DICTIONARY V2.0

Decoding the Machine.

Understanding the terminology behind Large Language Models helps you better detect and ethically use them.

B – Burstiness F – False Positive G – GenAI H – Hallucinations L – LLM M – Machine Learning N – NLP P – Perplexity T – Token

B. Burstiness

METRIC

Simple Definition

A measure of the variation in sentence structure and length throughout a document. AI tends to be monotonous (low burstiness). Humans write in bursts—short sentences followed by long, complex ones.

CORE METRIC

While Perplexity measures word choice, Burstiness measures structural rhythm. AI can fake perplexity, but faking burstiness is much harder for current models.

F. False Positive

ERROR TYPE

Simple Definition

An error where the detection tool incorrectly identifies human-written text as AI-generated. This is the worst-case scenario in academic settings.

SYSTEM SAFETY

Our system is tuned to minimize false positives. We’d rather miss an AI paper (False Negative) than accuse an innocent student.

G. Generative AI (GenAI)

The broad category of Artificial Intelligence that can create new content—including text, images, audio, and code—in response to prompts. Unlike traditional AI which classifies data (e.g., spam filters), GenAI creates new data.

H. Hallucinations

RISK FACTOR

Simple Definition

When an AI confidently states a fact that is completely false or made up. It’s like an AI “dreaming” or lying because it prioritizes sounding fluent over being factual.

Technical Deep Dive

Hallucinations occur because LLMs do not “know” facts; they predict tokens. If the most probable next token creates a false statement, the model will generate it without validation capability.

DETECTION TIP

While our detector focuses on syntax, factual errors are a huge “tell” for human readers. If a paper cites a book that doesn’t exist, it’s a hallmark of AI hallucination.

L. Large Language Model (LLM)

CORE TECH

Simple Definition

A type of AI trained on massive amounts of text data. Think of it as a super-advanced “autocomplete” that predicts the next likely word in a sentence based on billions of examples it has read.

Technical Deep Dive

LLMs utilize the Transformer architecture, which allows them to pay attention to different parts of a sentence simultaneously (self-attention mechanism) to understand context, rather than reading sequentially.

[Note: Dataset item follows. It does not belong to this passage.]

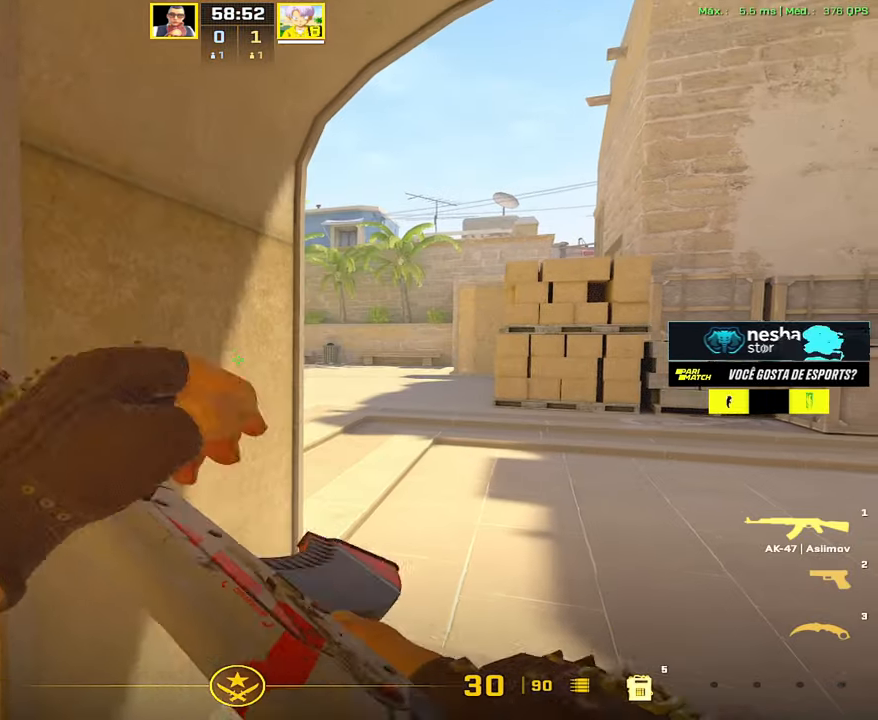
{"keys": [], "mouse": [], "events": [[133, "a", "up"], [233, "a", "down"], [333, "a", "up"]]}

Examples include GPT-5, Claude 4, and Llama.

WHY IT MATTERS FOR DETECTION

Because LLMs are probabilistic engines, they tend to choose the most statistically probable words. Our detector looks for this “smoothness”—human writing is often jagged and unpredictable compared to an LLM.

Check text for LLM patterns →

M. Machine Learning (ML)

A subset of AI where computers learn from data without being explicitly programmed for every rule. Instead of writing code that says “if X then Y”, engineers feed data to the machine and let it figure out the patterns (the rules) itself.

N. Natural Language Processing (NLP)

FIELD

Simple Definition

The branch of AI focused on helping computers understand, interpret, and manipulate human language. It’s the “bridge” between computer code (0s and 1s) and human speech (words and meaning).

HOW WE USE IT

We use NLP techniques to “read” your essay not just for keywords, but for syntactic structures, grammatical dependencies, and semantic coherence.

P. Perplexity

METRIC

Simple Definition

A measurement of how “surprised” an AI model is by a piece of text. Low perplexity means the text is predictable (likely AI). High perplexity means the text is complex and chaotic (likely Human).

CORE METRIC

This is one of the two main signals GPTZero uses. We visualize this on the scanner page as the “Complexity” bar.

T. Token

The basic unit of text that an LLM processes. A token is not always a full word; it can be part of a word (like “ing” or “pre”). For example, the word “learning” might be split into “learn” and “ing”.

Fact: 1,000 tokens is roughly equal to 750 words in English. This is why API pricing is often per-token.

T. Temperature

A parameter in AI models that controls randomness. High temperature (e.g., 0.9) makes the AI more creative but prone to hallucinations. Low temperature (e.g., 0.1) makes it focused and deterministic.